### DOCUMENT EXTRACT
· · · · ·

## 1. Raw buoy data cleaning
This cell will clean the buoy data to remove rows with NAs, ensure that the format of lat/lon pairs is standardized, remove buoy locations outside of the Arctic, and remove buoy tracks with less than 50 rows (these are assumed to have been destroyed or instruments failed)

The resulting cleaned data will be stored in the data/cleaned/buoydata/past folder.

In [None]:
# Cleaning buoy data, including removing rows with NAs, ensuring all longitude values are 0 to 360, removing rows with Lat values less than 66, and 
# removing files with less than 50 rows

# TO DO: remove data on land

import os
import pandas as pd
import geopandas as gpd

input_directory = '../data/raw/buoydata/past'
output_directory = '../data/cleaned/buoydata/past'

# Create the output directory if it doesn't exist
os.makedirs(output_directory, exist_ok=True)

· · · · ·

### STORED RECORDS
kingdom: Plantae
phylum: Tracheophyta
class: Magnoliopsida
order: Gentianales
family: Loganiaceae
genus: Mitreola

· · · · ·

### YOUR GOAL
Please write out the whole buoy data cleaning section above, word for word.

### RESULT
## 1. Raw buoy data cleaning
This cell will clean the buoy data to remove rows with NAs, ensure that the format of lat/lon pairs is standardized, remove buoy locations outside of the Arctic, and remove buoy tracks with less than 50 rows (these are assumed to have been destroyed or instruments failed)

The resulting cleaned data will be stored in the data/cleaned/buoydata/past folder.

In [None]:
# Cleaning buoy data, including removing rows with NAs, ensuring all longitude values are 0 to 360, removing rows with Lat values less than 66, and 
# removing files with less than 50 rows

# TO DO: remove data on land

import os
import pandas as pd
import geopandas as gpd

input_directory = '../data/raw/buoydata/past'
output_directory = '../data/cleaned/buoydata/past'

# Create the output directory if it doesn't exist
os.makedirs(output_directory, exist_ok=True)